Mutations in this gene can result in B cell deficiency and agammaglobulinemia-2, an autosomal recessive disease in which few or no gamma globulins or antibodies are made. Two transcript variants encoding different isoforms have been found for this gene.

== Function ==
Two copies of IGLL1+VPREB1 (CD179B+CD179A) forms a pre-B cell receptor (pre-BCR) with the membrane-bound IgM (μ) heavy chain and the signaling molecules Igα and Igβ (CD79). Compared to the true BCR, IGLL1 and VPREB1 together take the place of the light chain, hence the name "surrogate light chain". In the surrogate light chain, IGLL1 takes the role of the C (constant) region while VPREB takes the role of the V ("variable") region.

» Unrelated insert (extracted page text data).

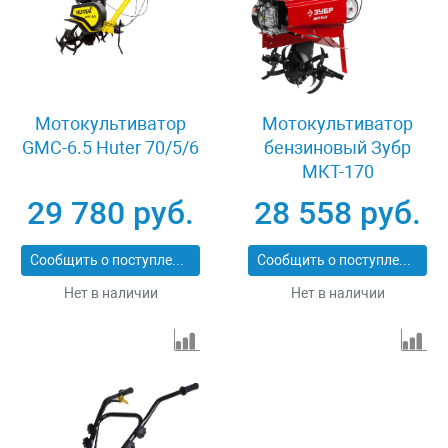
Мотокультиватор
Мотокультиватор
GMC-6.5 Huter 70/5/6
бензиновый Зубр
МКТ-170
29 780 руб.
28 558 руб.
Сообщить о поступлении
Сообщить о поступлении
Нет в наличии
Нет в наличии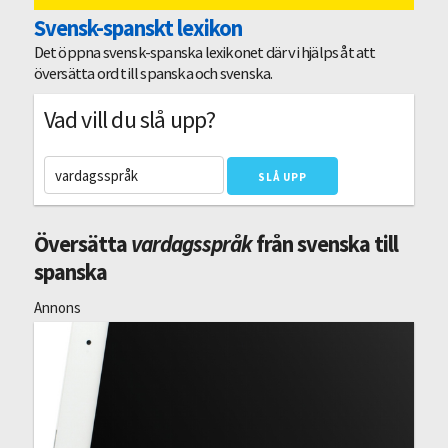
Svensk-spanskt lexikon
Det öppna svensk-spanska lexikonet där vi hjälps åt att
översätta ord till spanska och svenska.
Vad vill du slå upp?
Översätta
vardagsspråk
från svenska till
spanska
Annons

The pre-BCR is found on the surface of proB and preB cells, where it is involved in transduction of signals for cellular proliferation, differentiation from the proB cell to the preB cell stage, allelic exclusion at the Ig heavy chain gene locus, and promotion of Ig light chain gene rearrangements.

IGLL1 is a mammalian-specific duplication of a immunoglobulin light chain lambda. It is a member of the immunoglobulin gene superfamily. This gene does not undergo rearrangement.